Since I was in Edinburgh, I listened to one of the classic ‘Tartan Noir‘ Inspector Rebus books, A Question of Blood.
Given his contempt for authority, his tendency to pursue investigative avenues of his own choosing, and his habitually ornery manner, it’s a wonder that John Rebus hasn’t been booted unceremoniously from his job as an Edinburgh cop. He certainly tempts that fate again in A Question of Blood, which finds him and his younger partner, Detective Sergeant Siobhan Clarke, trying to close the case of a withdrawn ex-soldier named Lee Herdman, who apparently shot three teenage boys at a Scottish private school, leaving two of them dead, before turning the pistol on himself.
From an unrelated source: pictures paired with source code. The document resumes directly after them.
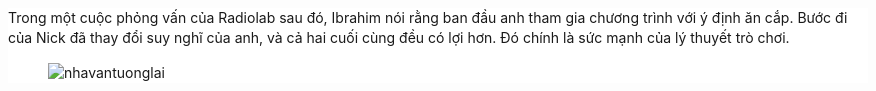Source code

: Trong một cuộc phỏng vấn của Radiolab sau đó, Ibrahim nói rằng ban đầu anh tham gia chương trình với ý định ăn cắp. Bước đi của Nick đã thay đổi suy nghĩ của anh, và cả hai cuối cùng đều có lợi hơn. Đó chính là sức mạnh của lý thuyết trò chơi.

<figure><img src="https://banmaixanh.vercel.app/image/cover/001-169.jpg" alt="nhavantuonglai" title="nhavantuonglai" height=100% width=100%><figcaption><p></p></figcaption></figure>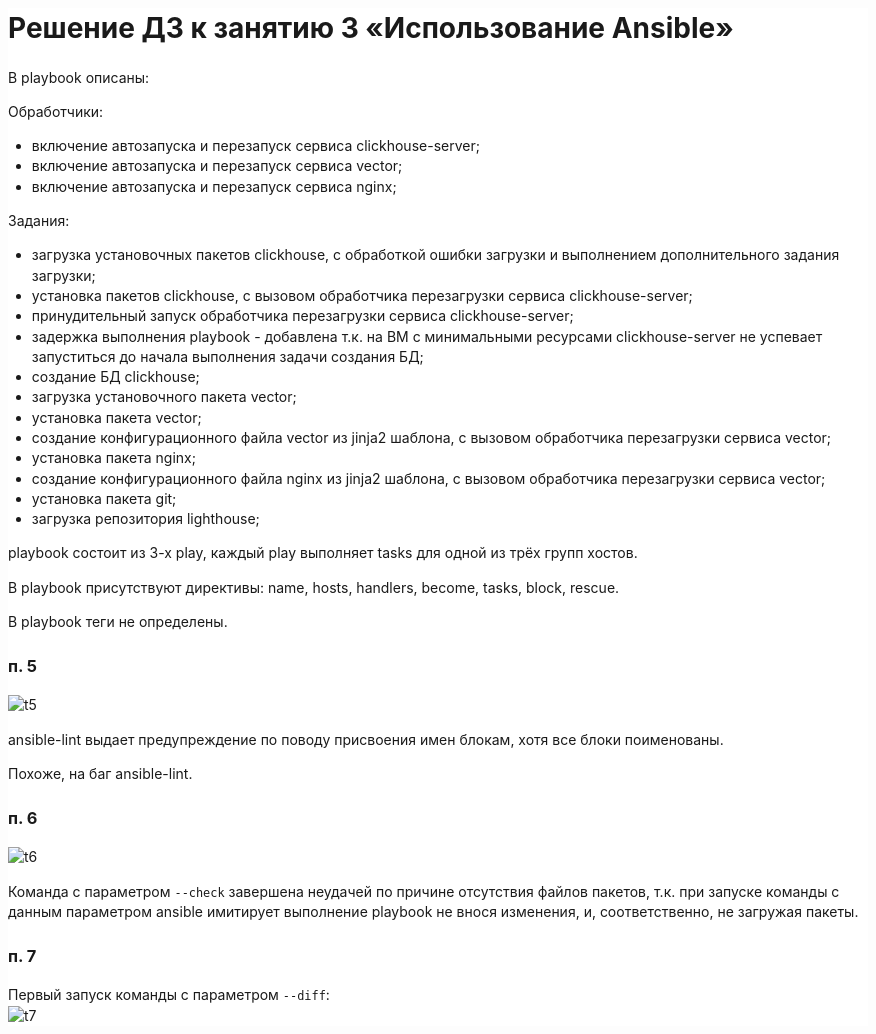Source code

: # Решение ДЗ к занятию 3 «Использование Ansible»

В playbook описаны:

Обработчики:
- включение автозапуска и перезапуск сервиса clickhouse-server;
- включение автозапуска и перезапуск сервиса vector;
- включение автозапуска и перезапуск сервиса nginx;

Задания:
- загрузка установочных пакетов clickhouse, с обработкой ошибки загрузки и выполнением дополнительного задания загрузки;
- установка пакетов clickhouse, с вызовом обработчика перезагрузки сервиса clickhouse-server;
- принудительный запуск обработчика перезагрузки сервиса clickhouse-server;
- задержка выполнения playbook - добавлена т.к. на ВМ с минимальными ресурсами clickhouse-server не успевает запуститься до начала выполнения задачи создания БД;
- создание БД clickhouse;
- загрузка установочного пакета vector;
- установка пакета vector;
- создание конфигурационного файла vector из jinja2 шаблона, с вызовом обработчика перезагрузки сервиса vector;
- установка пакета nginx;
- создание конфигурационного файла nginx из jinja2 шаблона, с вызовом обработчика перезагрузки сервиса vector;
- установка пакета git;
- загрузка репозитория lighthouse;

playbook состоит из 3-х play, каждый play выполняет tasks для одной из трёх групп хостов.

В playbook присутствуют директивы: name, hosts, handlers, become, tasks, block, rescue.

В playbook теги не определены.

### п. 5
<img width="429" height="115" alt="t5" src="https://github.com/user-attachments/assets/6ce19293-fca6-4087-b2eb-8d95e95f69c2" />

ansible-lint выдает предупреждение по поводу присвоения имен блокам, хотя все блоки поименованы.

Похоже, на баг ansible-lint.

### п. 6
<img width="681" height="334" alt="t6" src="https://github.com/user-attachments/assets/635cb9b3-6c34-42dc-92da-b7dbdcd50793" />

Команда с параметром `--check` завершена неудачей по причине отсутствия файлов пакетов, т.к. при запуске команды с данным параметром ansible имитирует выполнение playbook не внося изменения, и, соответственно, не загружая пакеты.

### п. 7
Первый запуск команды с параметром `--diff`:   
<img width="679" height="1211" alt="t7" src="https://github.com/user-attachments/assets/289a8224-a87a-4550-9179-b19352a47618" />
“There’s no mystery,” Siobhan insists at the start of this 14th Rebus novel (following Resurrection Men). “Herdman lost his marbles, that’s all.” However, the hard-drinking, chain-smoking Rebus, who’d once sought entry into the same elite regiment in which Herdman served (but ultimately cracked under psychological interrogation), thinks there’s more motive than mania behind this classroom slaughter. …
Excellent.
I could not get into the Ian Rankin presentation at the Edinburgh Book Festival. (Everything popular is sold out quickly.) Same problem with another big name there, Margaret Atwood.
I understand that Exit Music (2007) is supposed to be the 17th and last Rebus book. I’ll put that on my audible wish list.
UPDATE – Exit Music turned out to be his retirement book. But Rebus keeps popping up in subsequent books.